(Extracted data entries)
■ ■ ■ ■ ■ ■ ■
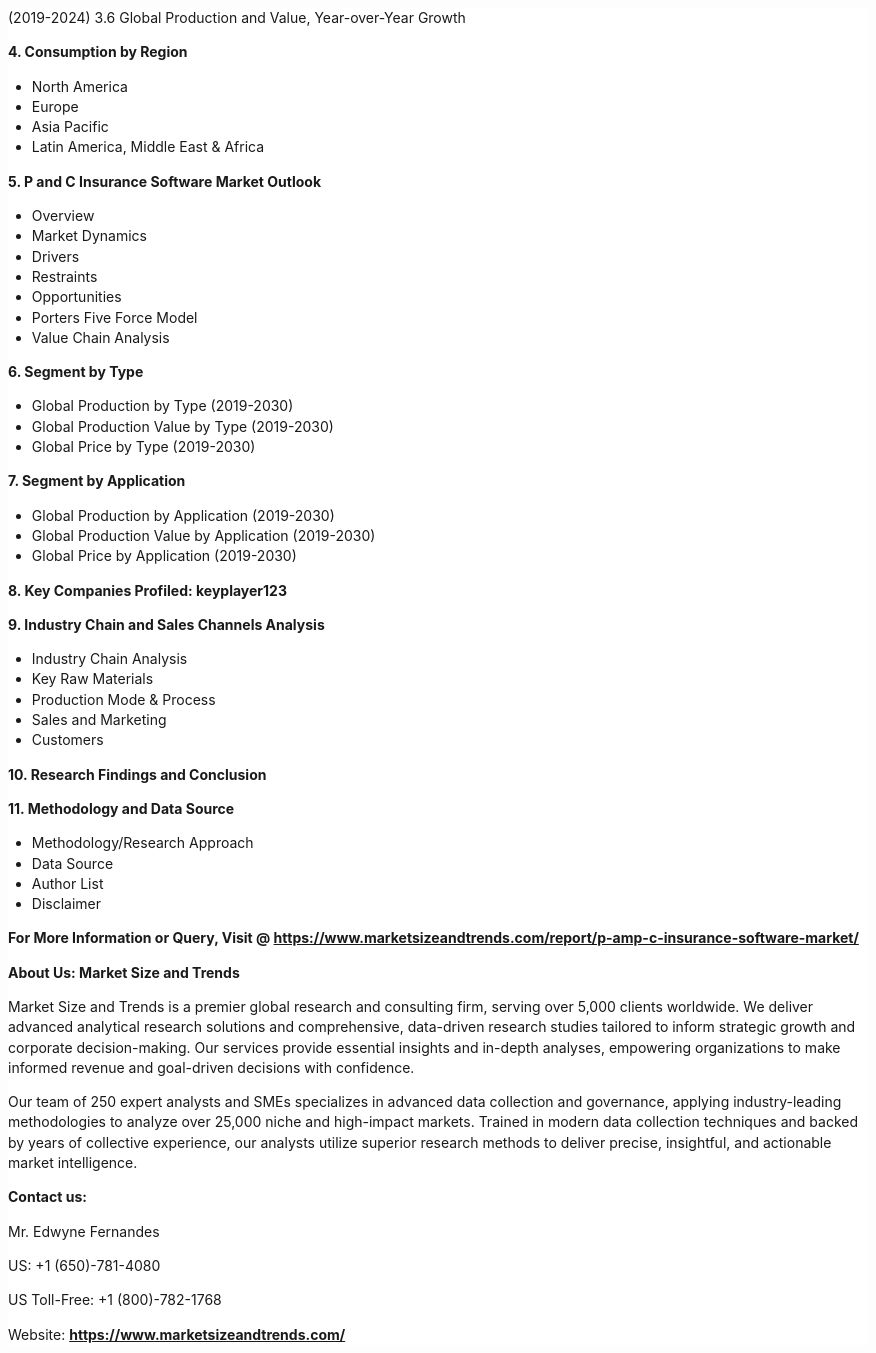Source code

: (2019-2024) 3.6 Global Production and Value, Year-over-Year Growth</li></ul><p><strong>4. Consumption by Region</strong></p><ul><li>North America</li><li>Europe</li><li>Asia Pacific</li><li>Latin America, Middle East &amp; Africa</li></ul><p><strong>5. P and C Insurance Software Market Outlook</strong></p><ul><li>Overview</li><li>Market Dynamics</li><li>Drivers</li><li>Restraints</li><li>Opportunities</li><li>Porters Five Force Model</li><li>Value Chain Analysis&nbsp;</li></ul><p><strong>6. Segment by Type</strong></p><ul><li>Global Production by Type (2019-2030)</li><li>Global Production Value by Type (2019-2030)</li><li>Global Price by Type (2019-2030)</li></ul><p><strong>7. Segment by Application</strong></p><ul><li>Global Production by Application (2019-2030)</li><li>Global Production Value by Application (2019-2030)</li><li>Global Price by Application (2019-2030)</li></ul><p><strong>8. Key Companies Profiled: keyplayer123</strong></p><p><strong>9. Industry Chain and Sales Channels Analysis</strong></p><ul><li>Industry Chain Analysis</li><li>Key Raw Materials</li><li>Production Mode &amp; Process</li><li>Sales and Marketing</li><li>Customers</li></ul><p><strong>10. Research Findings and Conclusion</strong></p><p><strong>11. Methodology and Data Source</strong></p><ul><li>Methodology/Research Approach</li><li>Data Source</li><li>Author List</li><li>Disclaimer</li></ul></p><p><strong>For More Information or Query, Visit @ <a href="https://www.marketsizeandtrends.com/report/p-amp-c-insurance-software-market/">https://www.marketsizeandtrends.com/report/p-amp-c-insurance-software-market/</a></strong></p><p><strong>About Us: Market Size and Trends</strong></p><p>Market Size and Trends is a premier global research and consulting firm, serving over 5,000 clients worldwide. We deliver advanced analytical research solutions and comprehensive, data-driven research studies tailored to inform strategic growth and corporate decision-making. Our services provide essential insights and in-depth analyses, empowering organizations to make informed revenue and goal-driven decisions with confidence.</p><p>Our team of 250 expert analysts and SMEs specializes in advanced data collection and governance, applying industry-leading methodologies to analyze over 25,000 niche and high-impact markets. Trained in modern data collection techniques and backed by years of collective experience, our analysts utilize superior research methods to deliver precise, insightful, and actionable market intelligence.</p><p><strong>Contact us:</strong></p><p>Mr. Edwyne Fernandes</p><p>US: +1 (650)-781-4080</p><p>US Toll-Free: +1 (800)-782-1768</p><p>Website: <strong><a href="https://www.marketsizeandtrends.com/">https://www.marketsizeandtrends.com/</a></strong></p>
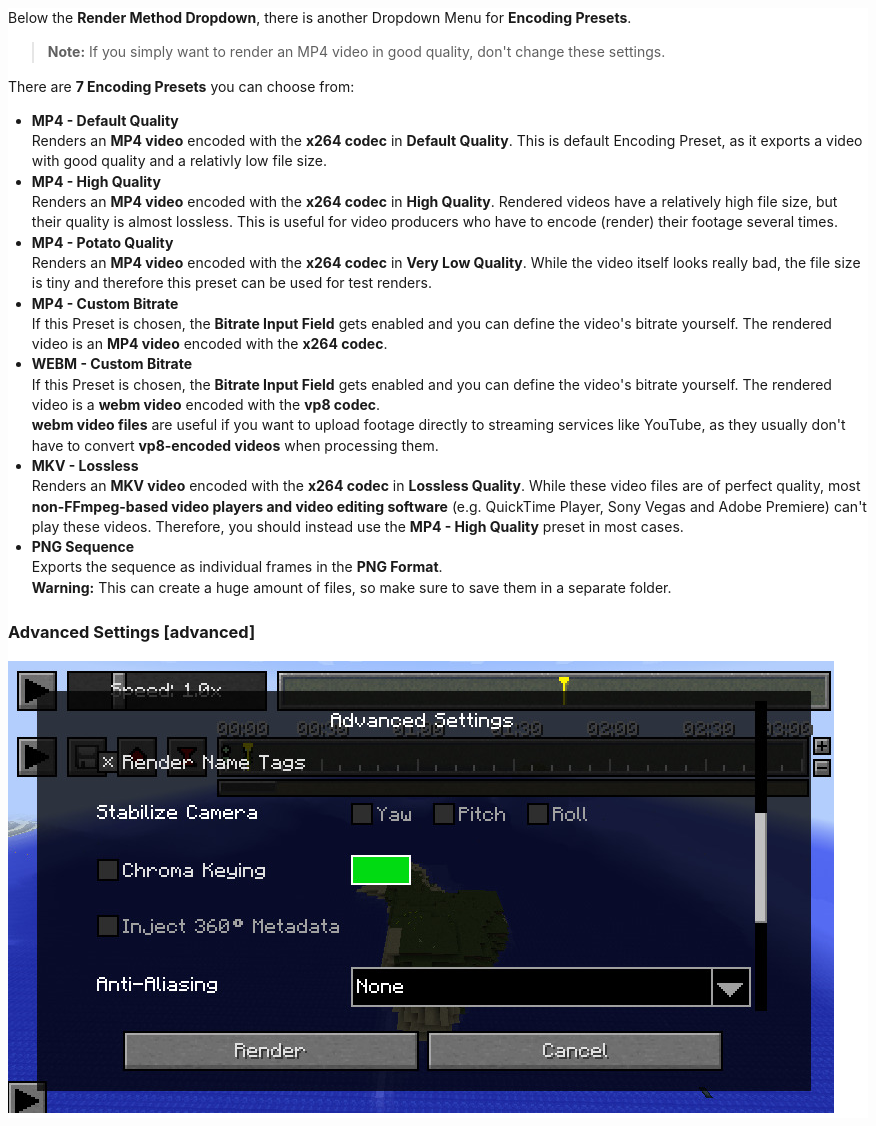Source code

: Below the **Render Method Dropdown**, there is another Dropdown Menu for **Encoding Presets**.

> **Note:** If you simply want to render an MP4 video in good quality, don't change these settings.

There are **7 Encoding Presets** you can choose from:

- **MP4 - Default Quality**  
  Renders an **MP4 video** encoded with the **x264 codec** in **Default Quality**.
  This is default Encoding Preset, as it exports a video with good quality and a relativly low file size.
- **MP4 - High Quality**  
  Renders an **MP4 video** encoded with the **x264 codec** in **High Quality**.
  Rendered videos have a relatively high file size, but their quality is almost lossless. This is useful for video producers who have to encode (render) their footage several times.
- **MP4 - Potato Quality**  
  Renders an **MP4 video** encoded with the **x264 codec** in **Very Low Quality**.
  While the video itself looks really bad, the file size is tiny and therefore this preset can be used for test renders.
- **MP4 - Custom Bitrate**  
  If this Preset is chosen, the **Bitrate Input Field** gets enabled and you can define the video's bitrate yourself.
  The rendered video is an **MP4 video** encoded with the **x264 codec**.
- **WEBM - Custom Bitrate**  
  If this Preset is chosen, the **Bitrate Input Field** gets enabled and you can define the video's bitrate yourself.
  The rendered video is a **webm video** encoded with the **vp8 codec**.  
  **webm video files** are useful if you want to upload footage directly to streaming services like YouTube, 
  as they usually don't have to convert **vp8-encoded videos** when processing them.
- **MKV - Lossless**  
  Renders an **MKV video** encoded with the **x264 codec** in **Lossless Quality**.
  While these video files are of perfect quality, most **non-FFmpeg-based video players and video editing software** (e.g. QuickTime Player, Sony Vegas and Adobe Premiere) can't play these videos. Therefore, you should instead use the **MP4 - High Quality** preset in most cases.
- **PNG Sequence**  
  Exports the sequence as individual frames in the **PNG Format**.  
  **Warning:** This can create a huge amount of files, so make sure to save them in a separate folder.

### Advanced Settings [advanced]
![](img/rendersettings-advanced.jpg)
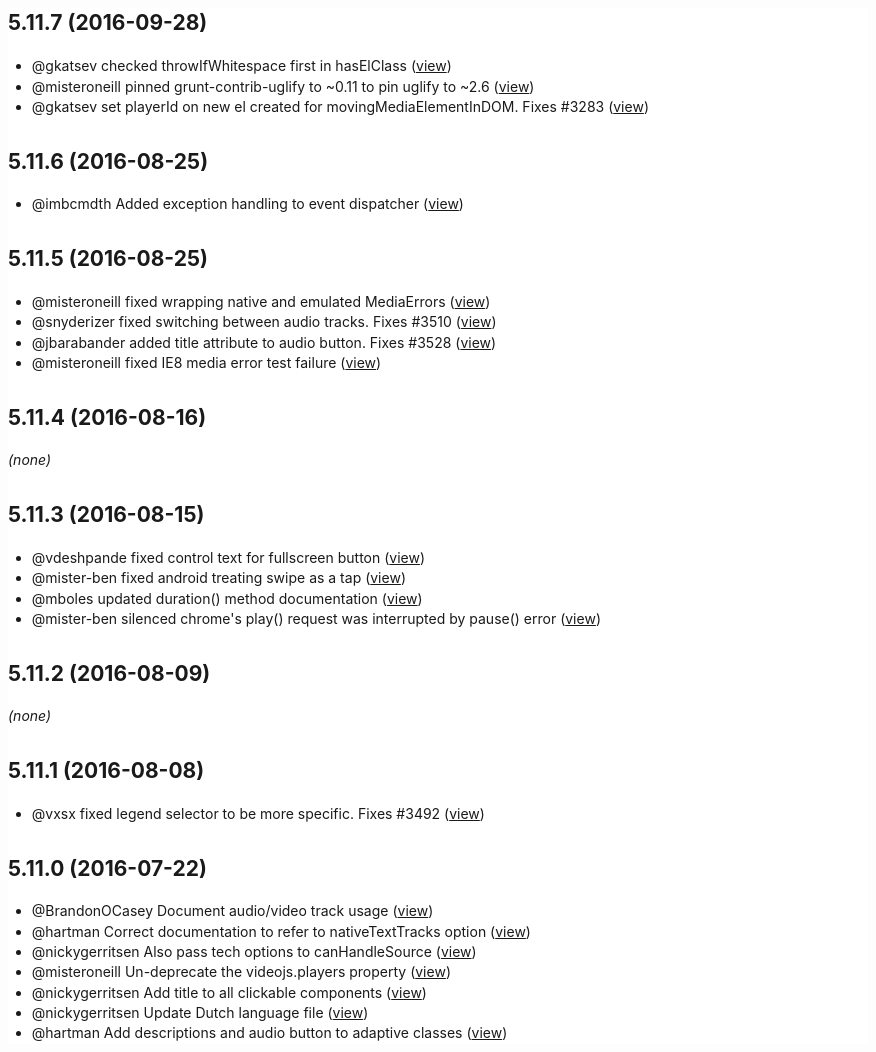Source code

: ## 5.11.7 (2016-09-28)
* @gkatsev checked throwIfWhitespace first in hasElClass ([view](https://github.com/videojs/video.js/pull/3640))
* @misteroneill pinned grunt-contrib-uglify to ~0.11 to pin uglify to ~2.6 ([view](https://github.com/videojs/video.js/pull/3634))
* @gkatsev set playerId on new el created for movingMediaElementInDOM. Fixes #3283 ([view](https://github.com/videojs/video.js/pull/3648))

## 5.11.6 (2016-08-25)
* @imbcmdth Added exception handling to event dispatcher ([view](https://github.com/videojs/video.js/pull/3580))

## 5.11.5 (2016-08-25)
* @misteroneill fixed wrapping native and emulated MediaErrors ([view](https://github.com/videojs/video.js/pull/3562))
* @snyderizer fixed switching between audio tracks. Fixes #3510 ([view](https://github.com/videojs/video.js/pull/3538))
* @jbarabander added title attribute to audio button. Fixes #3528 ([view](https://github.com/videojs/video.js/pull/3565))
* @misteroneill fixed IE8 media error test failure ([view](https://github.com/videojs/video.js/pull/3568))

## 5.11.4 (2016-08-16)
_(none)_

## 5.11.3 (2016-08-15)
* @vdeshpande fixed control text for fullscreen button ([view](https://github.com/videojs/video.js/pull/3485))
* @mister-ben fixed android treating swipe as a tap ([view](https://github.com/videojs/video.js/pull/3514))
* @mboles updated duration() method documentation ([view](https://github.com/videojs/video.js/pull/3515))
* @mister-ben silenced chrome's play() request was interrupted by pause() error ([view](https://github.com/videojs/video.js/pull/3518))

## 5.11.2 (2016-08-09)
_(none)_

## 5.11.1 (2016-08-08)
* @vxsx fixed legend selector to be more specific. Fixes #3492 ([view](https://github.com/videojs/video.js/pull/3494))

## 5.11.0 (2016-07-22)
* @BrandonOCasey Document audio/video track usage ([view](https://github.com/videojs/video.js/pull/3295))
* @hartman Correct documentation to refer to nativeTextTracks option ([view](https://github.com/videojs/video.js/pull/3309))
* @nickygerritsen Also pass tech options to canHandleSource ([view](https://github.com/videojs/video.js/pull/3303))
* @misteroneill Un-deprecate the videojs.players property ([view](https://github.com/videojs/video.js/pull/3299))
* @nickygerritsen Add title to all clickable components ([view](https://github.com/videojs/video.js/pull/3296))
* @nickygerritsen Update Dutch language file ([view](https://github.com/videojs/video.js/pull/3297))
* @hartman Add descriptions and audio button to adaptive classes ([view](https://github.com/videojs/video.js/pull/3312))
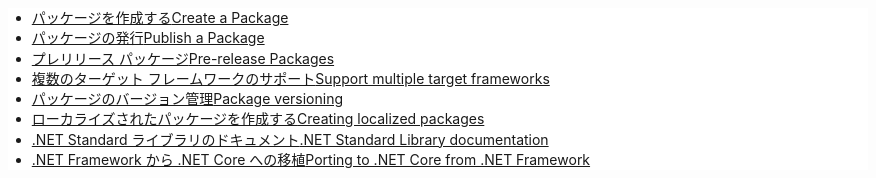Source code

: - [<span data-ttu-id="caa72-192">パッケージを作成する</span><span class="sxs-lookup"><span data-stu-id="caa72-192">Create a Package</span></span>](../create-packages/creating-a-package-dotnet-cli.md)
- [<span data-ttu-id="caa72-193">パッケージの発行</span><span class="sxs-lookup"><span data-stu-id="caa72-193">Publish a Package</span></span>](../nuget-org/publish-a-package.md)
- [<span data-ttu-id="caa72-194">プレリリース パッケージ</span><span class="sxs-lookup"><span data-stu-id="caa72-194">Pre-release Packages</span></span>](../create-packages/Prerelease-Packages.md)
- [<span data-ttu-id="caa72-195">複数のターゲット フレームワークのサポート</span><span class="sxs-lookup"><span data-stu-id="caa72-195">Support multiple target frameworks</span></span>](../create-packages/multiple-target-frameworks-project-file.md)
- [<span data-ttu-id="caa72-196">パッケージのバージョン管理</span><span class="sxs-lookup"><span data-stu-id="caa72-196">Package versioning</span></span>](../concepts/package-versioning.md)
- [<span data-ttu-id="caa72-197">ローカライズされたパッケージを作成する</span><span class="sxs-lookup"><span data-stu-id="caa72-197">Creating localized packages</span></span>](../create-packages/creating-localized-packages.md)
- [<span data-ttu-id="caa72-198">.NET Standard ライブラリのドキュメント</span><span class="sxs-lookup"><span data-stu-id="caa72-198">.NET Standard Library documentation</span></span>](/dotnet/articles/standard/library)
- [<span data-ttu-id="caa72-199">.NET Framework から .NET Core への移植</span><span class="sxs-lookup"><span data-stu-id="caa72-199">Porting to .NET Core from .NET Framework</span></span>](/dotnet/articles/core/porting/index)

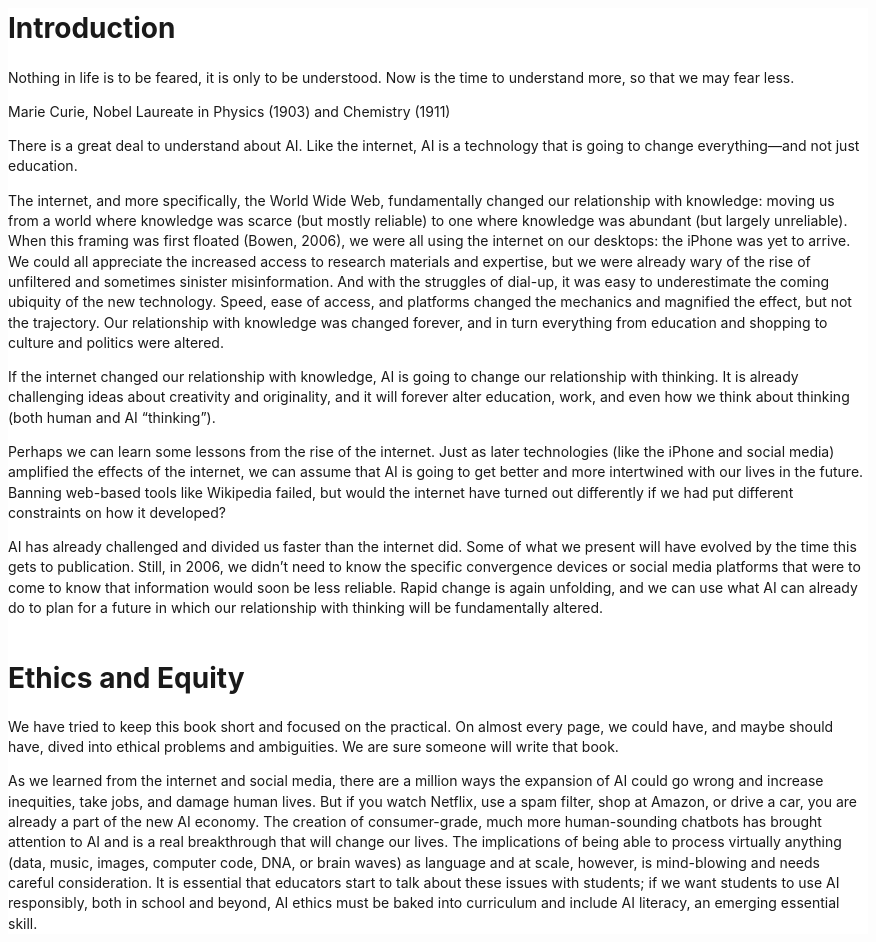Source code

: # Introduction

Nothing in life is to be feared, it is only to be understood. Now is the time to understand more, so that we may fear less.

Marie Curie, Nobel Laureate in Physics (1903) and Chemistry (1911)

There is a great deal to understand about AI. Like the internet, AI is a technology that is going to change everything—and not just education.

The internet, and more specifically, the World Wide Web, fundamentally changed our relationship with knowledge: moving us from a world where knowledge was scarce (but mostly reliable) to one where knowledge was abundant (but largely unreliable). When this framing was first floated (Bowen, 2006), we were all using the internet on our desktops: the iPhone was yet to arrive. We could all appreciate the increased access to research materials and expertise, but we were already wary of the rise of unfiltered and sometimes sinister misinformation. And with the struggles of dial-up, it was easy to underestimate the coming ubiquity of the new technology. Speed, ease of access, and platforms changed the mechanics and magnified the effect, but not the trajectory. Our relationship with knowledge was changed forever, and in turn everything from education and shopping to culture and politics were altered.

If the internet changed our relationship with knowledge, AI is going to change our relationship with thinking. It is already challenging ideas about creativity and originality, and it will forever alter education, work, and even how we think about thinking (both human and AI “thinking”).

Perhaps we can learn some lessons from the rise of the internet. Just as later technologies (like the iPhone and social media) amplified the effects of the internet, we can assume that AI is going to get better and more intertwined with our lives in the future. Banning web-based tools like Wikipedia failed, but would the internet have turned out differently if we had put different constraints on how it developed?

AI has already challenged and divided us faster than the internet did. Some of what we present will have evolved by the time this gets to publication. Still, in 2006, we didn’t need to know the specific convergence devices or social media platforms that were to come to know that information would soon be less reliable. Rapid change is again unfolding, and we can use what AI can already do to plan for a future in which our relationship with thinking will be fundamentally altered.

# Ethics and Equity

We have tried to keep this book short and focused on the practical. On almost every page, we could have, and maybe should have, dived into ethical problems and ambiguities. We are sure someone will write that book.

As we learned from the internet and social media, there are a million ways the expansion of AI could go wrong and increase inequities, take jobs, and damage human lives. But if you watch Netflix, use a spam filter, shop at Amazon, or drive a car, you are already a part of the new AI economy. The creation of consumer-grade, much more human-sounding chatbots has brought attention to AI and is a real breakthrough that will change our lives. The implications of being able to process virtually anything (data, music, images, computer code, DNA, or brain waves) as language and at scale, however, is mind-blowing and needs careful consideration. It is essential that educators start to talk about these issues with students; if we want students to use AI responsibly, both in school and beyond, AI ethics must be baked into curriculum and include AI literacy, an emerging essential skill.
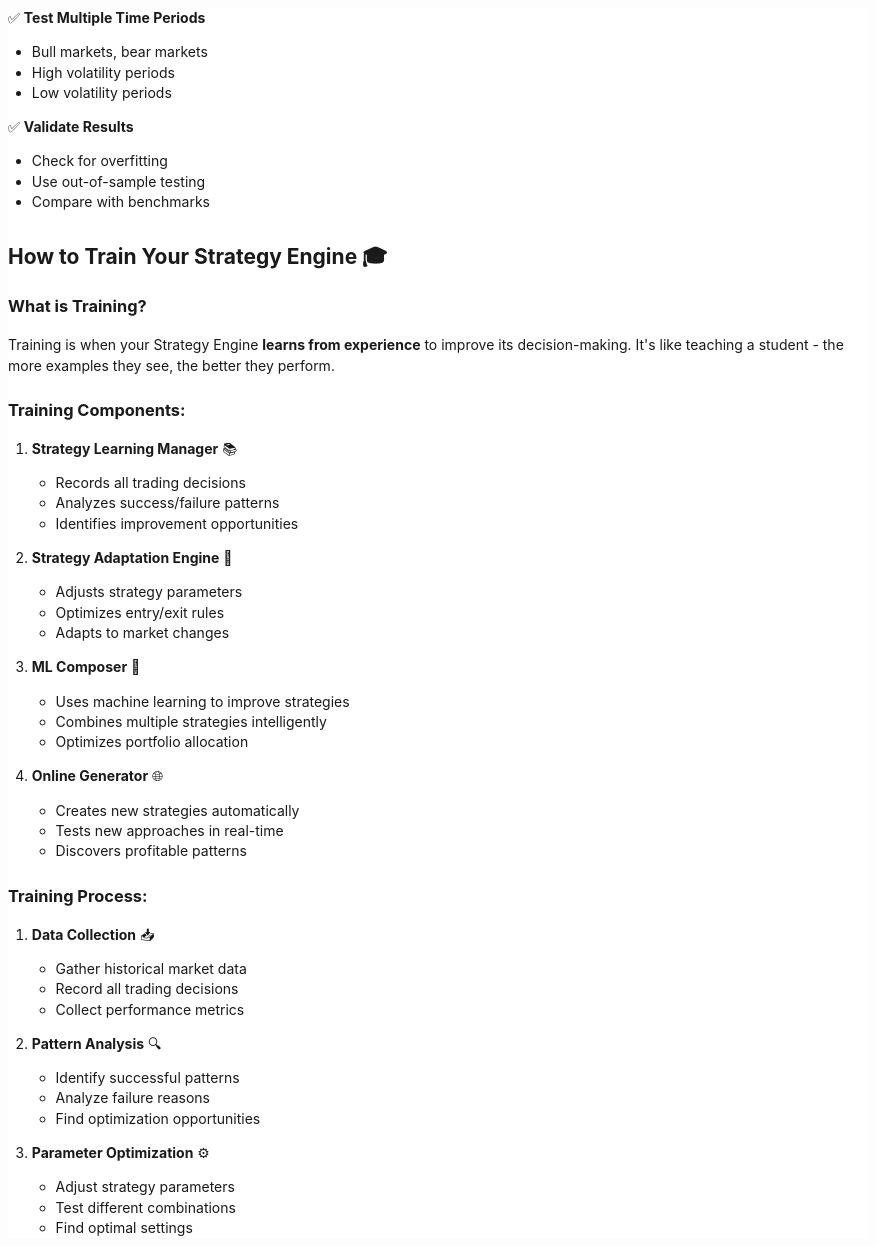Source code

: ✅ **Test Multiple Time Periods**
- Bull markets, bear markets
- High volatility periods
- Low volatility periods

✅ **Validate Results**
- Check for overfitting
- Use out-of-sample testing
- Compare with benchmarks

## How to Train Your Strategy Engine 🎓

### **What is Training?**
Training is when your Strategy Engine **learns from experience** to improve its decision-making. It's like teaching a student - the more examples they see, the better they perform.

### **Training Components:**

1. **Strategy Learning Manager** 📚
   - Records all trading decisions
   - Analyzes success/failure patterns
   - Identifies improvement opportunities

2. **Strategy Adaptation Engine** 🔄
   - Adjusts strategy parameters
   - Optimizes entry/exit rules
   - Adapts to market changes

3. **ML Composer** 🤖
   - Uses machine learning to improve strategies
   - Combines multiple strategies intelligently
   - Optimizes portfolio allocation

4. **Online Generator** 🌐
   - Creates new strategies automatically
   - Tests new approaches in real-time
   - Discovers profitable patterns

### **Training Process:**

1. **Data Collection** 📥
   - Gather historical market data
   - Record all trading decisions
   - Collect performance metrics

2. **Pattern Analysis** 🔍
   - Identify successful patterns
   - Analyze failure reasons
   - Find optimization opportunities

3. **Parameter Optimization** ⚙️
   - Adjust strategy parameters
   - Test different combinations
   - Find optimal settings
■ ■ ■ ■ ■ ■ ■
INSTRUCTIONS FOR THE TASK: Among the lines above, count those containing the word "they" and write only the number.

RESPONSE: 2